----- TRECHO DO DOCUMENTO -----

O inverno nuclear do medo e do ódio que há 20 anos divide o país só se consolidou quando os 19 jihadistas suicidas concluíram sua espetaculosa missão: fazer tombar os dois orgulhosos totens de vidro e aço no coração de Wall Street e mutilar o inexpugnável Pentágono para humilhar a superpotência militar.
Só não conseguiram mergulhar sobre a Casa
Branca ou o Capitólio porque imprevistos —no caso, a bravura dos passageiros de
um dos aviões sequestrados — acontecem. Também aconteceram acasos que a
posteriori dão calafrios: Mohamed Atta, o cabeça da operação sincronizada,
chegara atrasado ao aeroporto de Portland, rumo a Boston, onde embarcaria no
voo AA11 que espatifaria a Torre Norte. Foi atendido com cortesia de primeira
classe pelo agente à sua espera: “Sr. Atta, se o senhor não se apressar, vai
perder o seu voo”.
O escritor Jonathan Franzen lembra ter
sentido a colisão de vários mundos incompatíveis dentro de sua cabeça. Para
outros, tudo o que pudesse ser imaginado pareceu, subitamente, possível —
inclusive o fim do próprio mundo.
Coube à mente privilegiada de Susan Sontag
não se deixar levar pelo arrastão patriótico que brotou dos escombros. Com Nova
York ainda de joelhos e desnorteada, a intelectual foi uma das raras vozes a
apontar para as figuras públicas e comentaristas de TV que descreviam em
uníssono o ataque “covarde” contra a “civilização” e a “liberdade”, contra a
“humanidade” e o “mundo livre”. “Para quem usa o termo ‘covarde’, talvez fosse
mais apropriado usá-lo para quem mata à distância, lá do alto do céu, fora do
alcance de uma retaliação, e não aos dispostos a morrer para matar”, escreveu
com pena cortante na New Yorker, referindo-se aos bombardeios da época sobre o
Iraque. E concluiu: “A unanimidade dos hipócritas, a retórica enganosa do
governo e da mídia me parecem indignas de uma democracia madura... ‘Nosso país
é forte’, nos repetem a toda hora... Ninguém duvida da força dos Estados
Unidos. Mas força não é tudo de que uma nação precisa”.

-----

Transcreva fielmente a passagem do trecho do documento que vai desde "Só não conseguiram" até "do próprio mundo.", inclusive.

----- DADOS PARA ANÁLISE -----

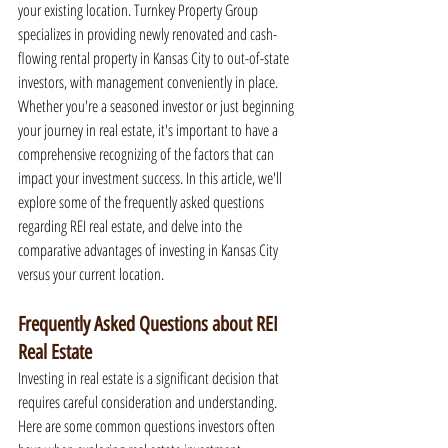
your existing location. Turnkey Property Group 
specializes in providing newly renovated and cash-
flowing rental property in Kansas City to out-of-state 
investors, with management conveniently in place. 
Whether you're a seasoned investor or just beginning 
your journey in real estate, it's important to have a 
comprehensive recognizing of the factors that can 
impact your investment success. In this article, we'll 
explore some of the frequently asked questions 
regarding REI real estate, and delve into the 
comparative advantages of investing in Kansas City 
versus your current location.
Frequently Asked Questions about REI 
Real Estate
Investing in real estate is a significant decision that 
requires careful consideration and understanding. 
Here are some common questions investors often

-----

**SOLUÇÃO**.
Só não conseguiram mergulhar sobre a Casa
Branca ou o Capitólio porque imprevistos —no caso, a bravura dos passageiros de
um dos aviões sequestrados — acontecem. Também aconteceram acasos que a
posteriori dão calafrios: Mohamed Atta, o cabeça da operação sincronizada,
chegara atrasado ao aeroporto de Portland, rumo a Boston, onde embarcaria no
voo AA11 que espatifaria a Torre Norte. Foi atendido com cortesia de primeira
classe pelo agente à sua espera: “Sr. Atta, se o senhor não se apressar, vai
perder o seu voo”.
O escritor Jonathan Franzen lembra ter
sentido a colisão de vários mundos incompatíveis dentro de sua cabeça. Para
outros, tudo o que pudesse ser imaginado pareceu, subitamente, possível —
inclusive o fim do próprio mundo.